- ИСХОДНЫЙ ТЕКСТ -
::::

Константин Леонтьев - [159]
Леонтьев, как помним, не любил маленьких детей, да и работы по дому у Вари хватало. Много хлопот доставляла Елизавета Павловна, превратившаяся из былой красавицы в рыхлую старуху, с космами седых волос, выбивавшихся из-под платка. Вела Лиза себя как ребенок — могла убежать из дома и залезть за сливами в чужой сад… Варя и ухаживала за ней как за ребенком. Она постоянно что-то выпрашивала у знакомых и незнакомых людей — как правило, совсем ей ненужное. Константина Николаевича она побаивалась (хотя могла и голос повысить: мол, колдун какой-то, сидит у себя наверху и неизвестно чем занимается!), Варю же слушалась.
Прошло время, когда Лиза была душиста и свежа, сейчас Варе и Константину Николаевичу приходилось заставлять ее выполнять самые элементарные правила, чтобы ее вид не вызывал пересуды на улицах. «…Странное дело, — удивлялся Леонтьев в письме Губастову, — от < 18>71–72 года, как только она пожила в Одессе с матерью и сестрою своими, уже не возвратилась к ней ни при каких переменах, ни внешних, ни внутренних, ее первоначальная щеголеватость и та безукоризненная опрятность, которая даже щепетильную мать мою удовлетворяла…»[775]
Но Леонтьев ее по-прежнему любил и старался радовать, покупая то лакомство, то платочек… «Предпочитаю мою жизнь с этой бесполезной, грязной и впавшей в детство старухой жизни с какой-нибудь дочерью профессора, которая помогала бы мне в труде! — уверял он Губастова. — Я снова люблю ее крепко за ее чистосердечие, за ее всепрощение (она никогда меня ничем прошлым не упрекнула!) и за ее оригинальность даже; и не только я, но и все люди в доме и многие посторонние очень ее за ее характер любят и здесь, и в Москве»[776].

::::

- ПРЕДСТАВЛЕННЫЕ СВЕДЕНИЯ -
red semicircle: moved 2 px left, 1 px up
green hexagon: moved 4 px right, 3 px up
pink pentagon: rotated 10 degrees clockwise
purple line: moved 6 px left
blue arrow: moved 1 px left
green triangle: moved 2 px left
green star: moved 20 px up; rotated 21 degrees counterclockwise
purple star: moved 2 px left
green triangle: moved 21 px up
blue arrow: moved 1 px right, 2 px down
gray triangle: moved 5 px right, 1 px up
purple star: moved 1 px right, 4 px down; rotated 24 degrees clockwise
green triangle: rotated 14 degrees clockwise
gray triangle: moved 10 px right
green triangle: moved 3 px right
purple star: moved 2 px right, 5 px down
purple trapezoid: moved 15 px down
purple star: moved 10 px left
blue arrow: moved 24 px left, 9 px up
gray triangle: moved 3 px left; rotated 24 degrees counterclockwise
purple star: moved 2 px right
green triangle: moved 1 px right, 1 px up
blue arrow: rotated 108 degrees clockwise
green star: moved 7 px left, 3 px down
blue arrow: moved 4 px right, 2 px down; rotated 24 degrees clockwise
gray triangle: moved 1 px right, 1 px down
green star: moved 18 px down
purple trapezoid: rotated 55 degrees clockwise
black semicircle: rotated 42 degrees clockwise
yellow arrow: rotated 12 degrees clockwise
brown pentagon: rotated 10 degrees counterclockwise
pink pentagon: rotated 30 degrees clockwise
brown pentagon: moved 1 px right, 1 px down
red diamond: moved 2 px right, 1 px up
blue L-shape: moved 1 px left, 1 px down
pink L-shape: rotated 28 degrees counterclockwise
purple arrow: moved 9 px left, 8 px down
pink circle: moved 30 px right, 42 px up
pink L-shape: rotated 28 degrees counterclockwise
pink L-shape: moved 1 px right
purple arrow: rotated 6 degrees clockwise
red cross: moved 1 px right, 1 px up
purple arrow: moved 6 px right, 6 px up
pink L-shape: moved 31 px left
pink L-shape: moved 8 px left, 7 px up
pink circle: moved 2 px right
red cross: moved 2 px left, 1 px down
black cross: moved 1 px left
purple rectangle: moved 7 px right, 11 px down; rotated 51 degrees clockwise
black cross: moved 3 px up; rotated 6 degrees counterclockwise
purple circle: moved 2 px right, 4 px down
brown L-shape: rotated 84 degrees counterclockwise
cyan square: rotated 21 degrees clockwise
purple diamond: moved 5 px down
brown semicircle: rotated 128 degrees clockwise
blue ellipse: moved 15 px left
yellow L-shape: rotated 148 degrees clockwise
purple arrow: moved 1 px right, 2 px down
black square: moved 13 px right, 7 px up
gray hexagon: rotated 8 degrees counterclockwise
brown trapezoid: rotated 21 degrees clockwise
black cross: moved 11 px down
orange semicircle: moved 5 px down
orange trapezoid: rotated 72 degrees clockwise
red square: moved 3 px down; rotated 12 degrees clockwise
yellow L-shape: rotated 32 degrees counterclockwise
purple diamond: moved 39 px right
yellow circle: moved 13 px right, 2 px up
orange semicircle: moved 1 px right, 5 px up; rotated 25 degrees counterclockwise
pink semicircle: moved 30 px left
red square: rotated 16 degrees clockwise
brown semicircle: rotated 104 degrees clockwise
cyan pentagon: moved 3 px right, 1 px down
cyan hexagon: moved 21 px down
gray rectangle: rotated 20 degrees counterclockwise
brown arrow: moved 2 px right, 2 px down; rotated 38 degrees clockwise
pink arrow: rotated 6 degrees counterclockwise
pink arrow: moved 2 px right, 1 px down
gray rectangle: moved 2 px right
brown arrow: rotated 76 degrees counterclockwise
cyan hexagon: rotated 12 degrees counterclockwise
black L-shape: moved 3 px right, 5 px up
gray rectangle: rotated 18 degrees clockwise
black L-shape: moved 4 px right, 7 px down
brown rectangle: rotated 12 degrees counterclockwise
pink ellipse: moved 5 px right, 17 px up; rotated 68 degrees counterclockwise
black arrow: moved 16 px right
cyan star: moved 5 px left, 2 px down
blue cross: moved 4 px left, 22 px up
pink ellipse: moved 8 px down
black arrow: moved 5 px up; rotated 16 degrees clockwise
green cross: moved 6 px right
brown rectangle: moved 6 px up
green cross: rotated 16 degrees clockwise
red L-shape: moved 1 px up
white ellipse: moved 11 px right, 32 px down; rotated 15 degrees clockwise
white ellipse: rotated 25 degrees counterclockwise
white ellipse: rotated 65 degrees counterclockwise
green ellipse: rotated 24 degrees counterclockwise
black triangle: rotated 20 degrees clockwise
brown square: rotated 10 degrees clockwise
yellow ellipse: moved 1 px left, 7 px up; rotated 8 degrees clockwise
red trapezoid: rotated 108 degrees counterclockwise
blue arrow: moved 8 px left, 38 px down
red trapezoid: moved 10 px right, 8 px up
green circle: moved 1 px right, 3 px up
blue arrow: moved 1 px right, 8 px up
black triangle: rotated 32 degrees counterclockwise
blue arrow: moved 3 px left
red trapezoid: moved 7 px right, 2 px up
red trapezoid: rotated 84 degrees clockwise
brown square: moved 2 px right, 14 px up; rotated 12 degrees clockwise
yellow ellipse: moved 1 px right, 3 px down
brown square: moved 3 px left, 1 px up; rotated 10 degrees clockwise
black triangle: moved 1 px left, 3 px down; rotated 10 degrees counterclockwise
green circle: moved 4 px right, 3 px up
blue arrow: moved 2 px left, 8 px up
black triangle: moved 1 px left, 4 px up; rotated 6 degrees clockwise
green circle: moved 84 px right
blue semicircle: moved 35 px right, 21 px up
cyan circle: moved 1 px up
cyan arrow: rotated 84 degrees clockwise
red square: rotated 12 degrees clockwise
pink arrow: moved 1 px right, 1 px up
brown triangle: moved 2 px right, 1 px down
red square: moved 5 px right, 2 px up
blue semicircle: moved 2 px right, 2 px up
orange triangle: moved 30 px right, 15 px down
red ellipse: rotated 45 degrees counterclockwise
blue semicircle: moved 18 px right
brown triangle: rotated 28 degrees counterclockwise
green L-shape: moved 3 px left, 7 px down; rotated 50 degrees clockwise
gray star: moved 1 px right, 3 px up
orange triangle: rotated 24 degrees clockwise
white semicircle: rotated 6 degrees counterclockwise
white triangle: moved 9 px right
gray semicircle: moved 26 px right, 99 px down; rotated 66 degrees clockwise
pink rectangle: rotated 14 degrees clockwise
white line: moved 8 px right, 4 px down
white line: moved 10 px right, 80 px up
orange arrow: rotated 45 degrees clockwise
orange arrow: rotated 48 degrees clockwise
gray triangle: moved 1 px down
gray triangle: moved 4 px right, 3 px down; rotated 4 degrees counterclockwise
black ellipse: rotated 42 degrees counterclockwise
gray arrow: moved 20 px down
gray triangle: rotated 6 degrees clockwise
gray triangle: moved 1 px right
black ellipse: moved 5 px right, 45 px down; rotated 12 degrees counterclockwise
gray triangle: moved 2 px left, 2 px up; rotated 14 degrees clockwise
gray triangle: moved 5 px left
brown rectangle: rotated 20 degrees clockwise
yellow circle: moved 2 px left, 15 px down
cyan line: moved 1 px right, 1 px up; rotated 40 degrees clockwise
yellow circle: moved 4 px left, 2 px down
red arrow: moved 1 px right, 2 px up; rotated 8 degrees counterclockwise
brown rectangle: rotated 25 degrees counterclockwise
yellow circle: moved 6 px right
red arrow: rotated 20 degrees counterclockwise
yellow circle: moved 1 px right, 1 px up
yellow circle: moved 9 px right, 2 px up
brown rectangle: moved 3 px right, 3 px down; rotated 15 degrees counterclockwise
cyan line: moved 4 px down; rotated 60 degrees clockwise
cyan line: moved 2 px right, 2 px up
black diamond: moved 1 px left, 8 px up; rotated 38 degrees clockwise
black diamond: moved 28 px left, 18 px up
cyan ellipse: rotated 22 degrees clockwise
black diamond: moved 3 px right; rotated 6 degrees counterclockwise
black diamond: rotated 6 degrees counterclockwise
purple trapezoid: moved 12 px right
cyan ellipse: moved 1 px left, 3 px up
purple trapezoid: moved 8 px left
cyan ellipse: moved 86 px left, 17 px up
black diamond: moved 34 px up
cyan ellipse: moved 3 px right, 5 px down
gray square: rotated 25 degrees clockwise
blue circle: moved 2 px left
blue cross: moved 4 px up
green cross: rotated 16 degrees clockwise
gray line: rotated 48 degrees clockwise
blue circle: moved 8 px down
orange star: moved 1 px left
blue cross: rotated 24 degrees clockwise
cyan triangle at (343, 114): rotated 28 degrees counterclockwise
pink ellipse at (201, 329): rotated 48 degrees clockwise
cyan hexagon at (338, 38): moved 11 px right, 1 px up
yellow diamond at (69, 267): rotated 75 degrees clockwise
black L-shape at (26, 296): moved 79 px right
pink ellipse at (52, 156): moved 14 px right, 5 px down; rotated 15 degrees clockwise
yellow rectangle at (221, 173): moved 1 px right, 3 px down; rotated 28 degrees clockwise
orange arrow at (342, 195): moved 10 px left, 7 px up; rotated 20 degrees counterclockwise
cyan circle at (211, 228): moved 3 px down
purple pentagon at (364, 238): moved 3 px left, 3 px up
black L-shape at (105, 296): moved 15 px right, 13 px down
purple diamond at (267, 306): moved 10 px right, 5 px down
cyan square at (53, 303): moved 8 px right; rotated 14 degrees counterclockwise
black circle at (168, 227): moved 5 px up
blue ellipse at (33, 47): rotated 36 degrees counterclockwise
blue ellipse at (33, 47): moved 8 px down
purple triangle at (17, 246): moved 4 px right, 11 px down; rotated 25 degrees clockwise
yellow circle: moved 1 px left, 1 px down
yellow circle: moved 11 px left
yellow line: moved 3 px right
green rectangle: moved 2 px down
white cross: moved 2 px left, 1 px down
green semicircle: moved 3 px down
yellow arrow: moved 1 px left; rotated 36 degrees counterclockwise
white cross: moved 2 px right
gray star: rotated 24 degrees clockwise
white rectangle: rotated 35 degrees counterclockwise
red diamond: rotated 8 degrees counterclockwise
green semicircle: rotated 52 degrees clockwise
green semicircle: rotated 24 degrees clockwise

::::

- ЗАДАНИЕ 1 -
Что, согласно тексту о Леонтьеве, Лиза могла сделать, убежав из дома?
- ЗАДАНИЕ 2 -
Воспроизведите без изменений фрагмент текста о Леонтьеве, начиная со слов «Константин Леонтьев - [159]» и заканчивая словами «Варю же слушалась.».
Приведённый материал для работы не понадобится.

- ВЕРНЫЙ ОТВЕТ 1 -
Залезть за сливами в чужой сад.

- ВЕРНЫЙ ОТВЕТ 2 -
Константин Леонтьев - [159]
Леонтьев, как помним, не любил маленьких детей, да и работы по дому у Вари хватало. Много хлопот доставляла Елизавета Павловна, превратившаяся из былой красавицы в рыхлую старуху, с космами седых волос, выбивавшихся из-под платка. Вела Лиза себя как ребенок — могла убежать из дома и залезть за сливами в чужой сад… Варя и ухаживала за ней как за ребенком. Она постоянно что-то выпрашивала у знакомых и незнакомых людей — как правило, совсем ей ненужное. Константина Николаевича она побаивалась (хотя могла и голос повысить: мол, колдун какой-то, сидит у себя наверху и неизвестно чем занимается!), Варю же слушалась.